> **PROBLEM A**: Copy the passage from the article on the NCAA's APR penalty-structure changes, starting with "Possible changes also" and going on through "the minimum benchmark.".
> **PROBLEM B**: Pick up the article on the NCAA's APR penalty-structure changes after its last sentence and keep writing it.

> **TEXT SEGMENT**:

- Opening Delimiter -

Committee on Academic Performance considers
APR penalty-structure changes

By Michelle Brutlag Hosick
NCAA.org

The Division I Committee on Academic Performance is exploring a new Academic Performance Program penalty structure as part of a package of changes to the APP it will present to the Division I Board of Directors later this year.

In addition to a penalty structure that combines the immediate and historically based penalties in the current structure, the package could include a revised APR penalty benchmark that projects to a minimum 50 percent Graduation Success Rate.

Several APR adjustments, originated outside of CAP, designed to improve the fairness of the rate have affected how it projects to graduation rates, including automatic adjustments for student-athletes who transfer to another four-year institution after earning at least a 2.6 grade-point average. The committee anticipated the adjustments could have this impact and agreed to monitor the situation. Discussions on the issue will continue over the coming months.

Last fall, presidents on the Board of Directors said that they want the APR benchmarks to better correlate with graduation success. CAP members are studying options for both benchmarks and penalty filters that are designed to ensure that the appropriate teams are penalized.

Members supported a revised penalty structure that will simplify application for the membership. The current structure’s immediate penalties were designed to give some penalties in the earlier years of the program before longer-term, more serious penalties kicked in. Now that the program is firmly established as part of the Division I culture, the committee believed that the time was right to combine the two structures.

Possible changes also give the committee more flexibility in customizing penalties to the specific situation of teams and institutions that appear before the committee in hearings after several years of academic performance below the minimum benchmark.

- Closing Delimiter -

> **DATASET ENTRIES**:
- Opening Delimiter -

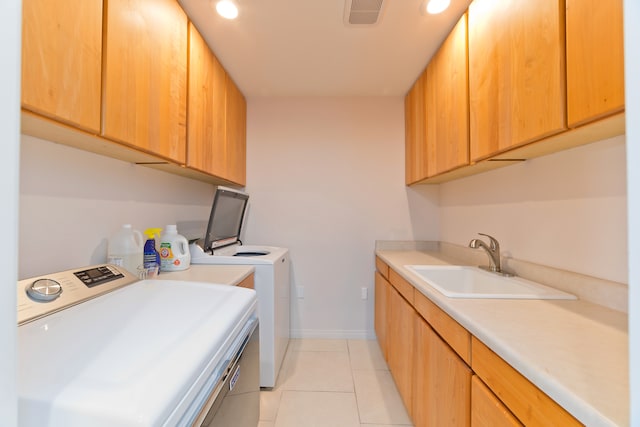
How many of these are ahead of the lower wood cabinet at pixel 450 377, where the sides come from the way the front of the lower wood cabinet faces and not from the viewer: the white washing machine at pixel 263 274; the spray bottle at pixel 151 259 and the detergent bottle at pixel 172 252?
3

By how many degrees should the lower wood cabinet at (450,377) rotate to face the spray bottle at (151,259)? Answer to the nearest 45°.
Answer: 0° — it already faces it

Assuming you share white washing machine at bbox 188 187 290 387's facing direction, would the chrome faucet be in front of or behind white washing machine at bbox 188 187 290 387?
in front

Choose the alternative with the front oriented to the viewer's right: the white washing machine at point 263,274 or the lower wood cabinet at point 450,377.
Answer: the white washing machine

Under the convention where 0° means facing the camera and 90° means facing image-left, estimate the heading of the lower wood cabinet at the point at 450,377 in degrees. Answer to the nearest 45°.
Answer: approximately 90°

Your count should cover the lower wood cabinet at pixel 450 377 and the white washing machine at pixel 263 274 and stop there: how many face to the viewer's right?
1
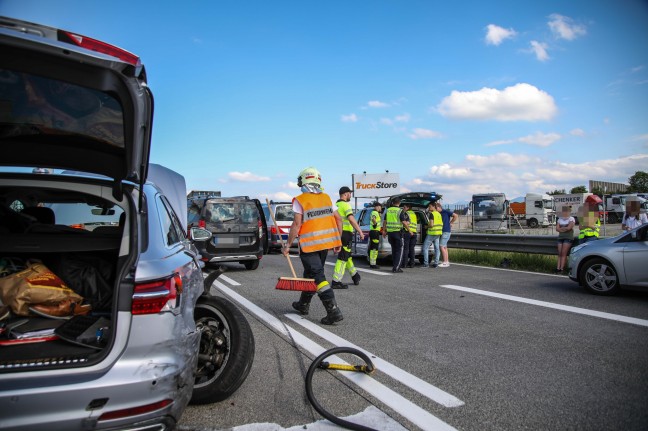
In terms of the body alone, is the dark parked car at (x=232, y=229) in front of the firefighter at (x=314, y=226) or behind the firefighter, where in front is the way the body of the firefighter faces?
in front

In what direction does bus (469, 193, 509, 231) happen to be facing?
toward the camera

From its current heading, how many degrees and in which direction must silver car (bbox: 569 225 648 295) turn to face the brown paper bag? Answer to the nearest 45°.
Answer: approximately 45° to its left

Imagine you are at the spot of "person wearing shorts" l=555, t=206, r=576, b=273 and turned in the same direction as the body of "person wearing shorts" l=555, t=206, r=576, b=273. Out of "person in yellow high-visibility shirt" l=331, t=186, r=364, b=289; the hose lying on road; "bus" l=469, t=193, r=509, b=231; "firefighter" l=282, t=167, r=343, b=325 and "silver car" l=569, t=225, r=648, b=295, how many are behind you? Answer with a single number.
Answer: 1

- Closing Delimiter -
- Opening Delimiter -

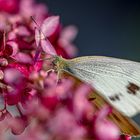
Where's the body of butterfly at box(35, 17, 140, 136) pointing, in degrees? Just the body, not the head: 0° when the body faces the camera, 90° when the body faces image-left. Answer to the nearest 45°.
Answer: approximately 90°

- Closing Delimiter -
- Opening Delimiter -

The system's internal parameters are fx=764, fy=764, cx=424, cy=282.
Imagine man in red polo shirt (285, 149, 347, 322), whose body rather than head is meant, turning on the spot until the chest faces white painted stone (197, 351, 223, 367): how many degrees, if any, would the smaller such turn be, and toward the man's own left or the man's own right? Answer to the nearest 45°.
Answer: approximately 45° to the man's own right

- Closing Delimiter -

> **FINAL ANSWER A**:
Possible changes also give the committee more flexibility in customizing penalties to the specific situation of teams and institutions that appear before the committee in hearings after several years of academic performance below the minimum benchmark.

> **FINAL ANSWER B**:
The proposed new penalty structure would be split into levels or “occasions,” similar to the current structure:

  1. Level One: Public notice and a financial aid penalty of 10 percent from the four-year average of total aid awarded. If the team demonstrates improvement, the financial aid penalty would be reduced to 5 percent. For example, a Football Bowl Subdivision team that awards the full complement of scholarships would be penalized nine overall counters and three initial counters at the 10 percent level, while men’s and women’s basketball would be penalized two scholarships.
  2. Level Two: Level One penalties, plus a four-hour-per-week reduction in the playing and practice season (to 16 hours) and a loss of one day. The lost hours must be used for academic purposes. The loss of a day does not apply if improvement is met. For baseball only, a 10 percent reduction to the length of the playing season and number of contests against outside competition will also apply (reduced to 5 percent if improvement is met).
  3. Level Three: All Level One and Level Two penalties, with no automatic reductions for meeting improvement, and a ban from the postseason for one year.
  4. Level Four: All penalties from previous levels, with the financial aid penalty increased to 20 percent. Additional sport-specific playing season restrictions would apply, including:
  5. In all sports, a reduction from eight hours to four hours per week for athletics activities outside of the playing season. The hours must be replaced with academically-focused activities.
  6. Elimination of nontraditional playing season/out-of-season  practice for all sports that maintain a legislated nonchampionship segment as well as football (affected sports include baseball, football, softball, men’s and women’s volleyball, men’s and women’s soccer, field hockey, and women’s lacrosse). If imposed on a football team, this penalty would prohibit an institution from conducting spring football.
  7. For sports without a legislated nontraditional playing season, a 10 percent reduction in the length of the playing season and a 10 percent reduction of allowable contests. For men’s and women’s basketball, this would mean a reduction from 29 to 26 contests.
  8. Level Five: All teams reaching Level Five must appear before the committee for a hearing. All penalties from Levels One through Four apply. The committee also could choose from among the following additional penalties: financial penalties above the 20 percent of average aid awarded, additional playing and practice season penalties, restricted membership and additional contest reductions. The contest reductions could include a full-season conference restriction, cancelation of nonconference contests, no competition during an institution’s scheduled exam period or the weeks surrounding the exam period, and additional contest reductions as determined by the committee.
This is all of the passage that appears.